Та боль, которую ей когда-то причинил безумно близкий человек – не была катастрофичной, не приносила угрозы для организма, но сумела разрушить жизнь, словно карточный домик, сумела подорвать фундамент здания, которое осыпалось вместе с несущими стенами.

Зои не знала осталось ли от неё что-то, если бы не друзья. Если бы не позволявший ей отчаиваться Лютер, если бы не тёплые, укутывающие объятия Патрисии, если бы не душевные разговоры на рассвете с Каталиной, если бы не безумная эмпатия Ноа.

– Кому-то действительно уже пора спать, – нежно улыбается Гутиерес, поднимаясь со своего места и забирая две пустые кружки.

Девушка быстро споласкивает их, оставляя высыхать на чёрном прорезиненном коврике для посуды. Каталина часто вызывалась мыть посуду, без боя выигрывая раковину у Зои.

Гутиерес не могла позволить уставшей девушке, проработавшей почти всю ночь на огромной шпильке, стоять босиком на холодном кафеле, вымывая одинокие керамические тарелки и кружки нежно-зеленоватого оттенка.

– Спасибо тебе, Кэтс, – уже в полудрёме мурлычет Зои, поднимаясь со стула.

– Давай, Тёрнер, тебе пора на боковую, а мне в увлекательный мир видеоигр.

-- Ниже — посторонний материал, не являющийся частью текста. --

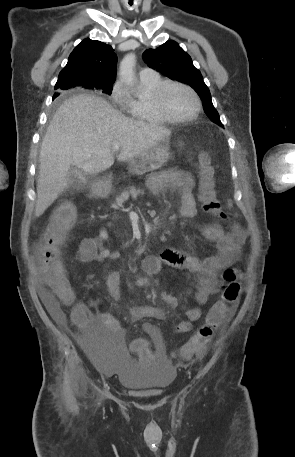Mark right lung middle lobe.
I'll return each instance as SVG.
<instances>
[{
	"mask_svg": "<svg viewBox=\"0 0 295 457\" xmlns=\"http://www.w3.org/2000/svg\"><path fill=\"white\" fill-rule=\"evenodd\" d=\"M76 86L85 87L86 85L82 83V84H74V85H71L70 87H76ZM112 89H113V84H109V85H104V86H96L92 90H101L103 93L110 95L112 93Z\"/></svg>",
	"mask_w": 295,
	"mask_h": 457,
	"instance_id": "1",
	"label": "right lung middle lobe"
}]
</instances>
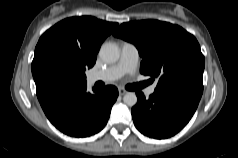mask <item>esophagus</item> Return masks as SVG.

Люблю тебя, – смуглянка целует подругу в щёку. – Не забудь закрыть за мной дверь.

– Конечно. И я тебя. – Зои сначала взглядом провожает подругу, а затем медленно плетётся следом, чтобы закрыть дверь за убежавшем вихрем.


***


В рассветных лучах её кожа словно искрится, и так хочется смахнуть подушечками пальцев каждую блёстку, оставив кожу невыносимо бархатистой, притягательной, волшебной.

Йентани с трудом отводит взгляд от такой родной шеи, с разбегу прыгая в омут травяных глаз. Во рту всё пересохло, а зубы напряжённо впивались в язык, лишь бы не сорваться, лишь бы не прижать её к стене, лишь бы не проявить токсичных эмоций. Лишь бы.

А Элла бесконечно упивалась его видом, хитро улыбаясь, не обращая внимания на изголодавшийся нефритовый взгляд. Он любил её, и это не могло скрыться ни за какими масками.

– Может, ты расскажешь в чём дело? – Его голос заставляет мурашки табуном проскакать по коже.

«Конечно. Его вечная работа. Конечно, он не позволит себе сорваться!», – Делайла в сердцах ударяет ладошкой по рабочему столу.

– Я просидела всю ночь над документами. В девять утра проект надо сдать, а у нас не сходятся цифры. Но портаков графиков нет, дизайнеров-архитекторов – тоже. Сам посмотри! – Она разворачивает к нему пакет документов, чтобы он сам убедился в её невыразимо дурацкой ошибке.

Вернее, в отсутствии ошибки. Она просто хотела видеть его здесь, рядом, как раньше перед сдачей крупного проекта, когда он лежал на треклятом диване цвета морской волны и смеялся над её светлым облаком, в которое превращались волосы.